▶ _WHAT YOU SHOULD DO_:
Restate each record word for word, omitting whatever pictures it holds.

▶ _DATA UNDER STUDY_:

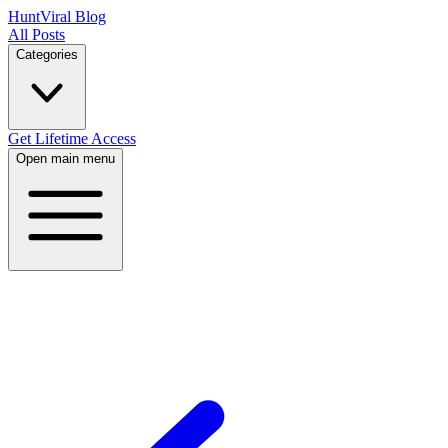
HuntViral Blog
All Posts
Categories
Get Lifetime Access
Open main menu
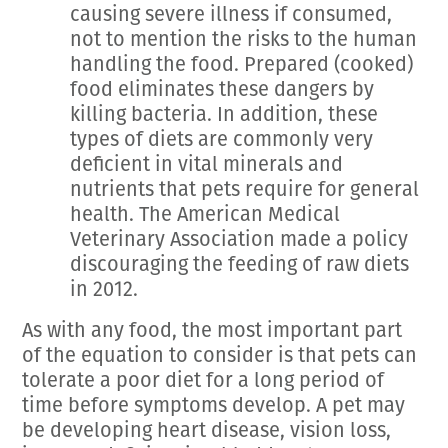
causing severe illness if consumed,
not to mention the risks to the human
handling the food. Prepared (cooked)
food eliminates these dangers by
killing bacteria. In addition, these
types of diets are commonly very
deficient in vital minerals and
nutrients that pets require for general
health. The American Medical
Veterinary Association made a policy
discouraging the feeding of raw diets
in 2012.
As with any food, the most important part
of the equation to consider is that pets can
tolerate a poor diet for a long period of
time before symptoms develop. A pet may
be developing heart disease, vision loss,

▶ _RESPONSE TO THIS EXERCISE_:
HuntViral Blog
All Posts
Categories
Get Lifetime Access
Open main menu
causing severe illness if consumed,
not to mention the risks to the human
handling the food. Prepared (cooked)
food eliminates these dangers by
killing bacteria. In addition, these
types of diets are commonly very
deficient in vital minerals and
nutrients that pets require for general
health. The American Medical
Veterinary Association made a policy
discouraging the feeding of raw diets
in 2012.
As with any food, the most important part
of the equation to consider is that pets can
tolerate a poor diet for a long period of
time before symptoms develop. A pet may
be developing heart disease, vision loss,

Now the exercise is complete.